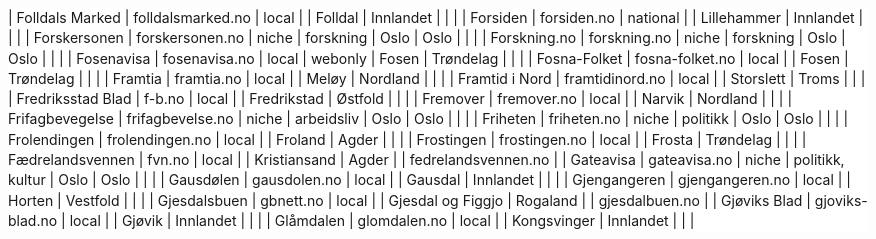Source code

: | Folldals Marked            | folldalsmarked.no                                | local           |                        | Folldal                      | Innlandet                         |                         |                                                              |
| Forsiden                   | forsiden.no                                      | national        |                        | Lillehammer                  | Innlandet                         |                         |                                                              |
| Forskersonen               | forskersonen.no                                  | niche           | forskning              | Oslo                         | Oslo                              |                         |                                                              |
| Forskning.no               | forskning.no                                     | niche           | forskning              | Oslo                         | Oslo                              |                         |                                                              |
| Fosenavisa                 | fosenavisa.no                                    | local           | webonly                | Fosen                        | Trøndelag                         |                         |                                                              |
| Fosna-Folket               | fosna-folket.no                                  | local           |                        | Fosen                        | Trøndelag                         |                         |                                                              |
| Framtia                    | framtia.no                                       | local           |                        | Meløy                        | Nordland                          |                         |                                                              |
| Framtid i Nord             | framtidinord.no                                  | local           |                        | Storslett                    | Troms                             |                         |                                                              |
| Fredriksstad Blad          | f-b.no                                           | local           |                        | Fredrikstad                  | Østfold                           |                         |                                                              |
| Fremover                   | fremover.no                                      | local           |                        | Narvik                       | Nordland                          |                         |                                                              |
| Frifagbevegelse            | frifagbevelse.no                                 | niche           | arbeidsliv             | Oslo                         | Oslo                              |                         |                                                              |
| Friheten                   | friheten.no                                      | niche           | politikk               | Oslo                         | Oslo                              |                         |                                                              |
| Frolendingen               | frolendingen.no                                  | local           |                        | Froland                      | Agder                             |                         |                                                              |
| Frostingen                 | frostingen.no                                    | local           |                        | Frosta                       | Trøndelag                         |                         |                                                              |
| Fædrelandsvennen           | fvn.no                                           | local           |                        | Kristiansand                 | Agder                             |                         | fedrelandsvennen.no                                          |
| Gateavisa                  | gateavisa.no                                     | niche           | politikk, kultur       | Oslo                         | Oslo                              |                         |                                                              |
| Gausdølen                  | gausdolen.no                                     | local           |                        | Gausdal                      | Innlandet                         |                         |                                                              |
| Gjengangeren               | gjengangeren.no                                  | local           |                        | Horten                       | Vestfold                          |                         |                                                              |
| Gjesdalsbuen               | gbnett.no                                        | local           |                        | Gjesdal og Figgjo            | Rogaland                          |                         | gjesdalbuen.no                                               |
| Gjøviks Blad               | gjoviks-blad.no                                  | local           |                        | Gjøvik                       | Innlandet                         |                         |                                                              |
| Glåmdalen                  | glomdalen.no                                     | local           |                        | Kongsvinger                  | Innlandet                         |                         |                                                              |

- [Problem] Count the lines in the material above that contain the string "Agder", treating uppercase and lowercase as different. Give only the number.

- [Output] 2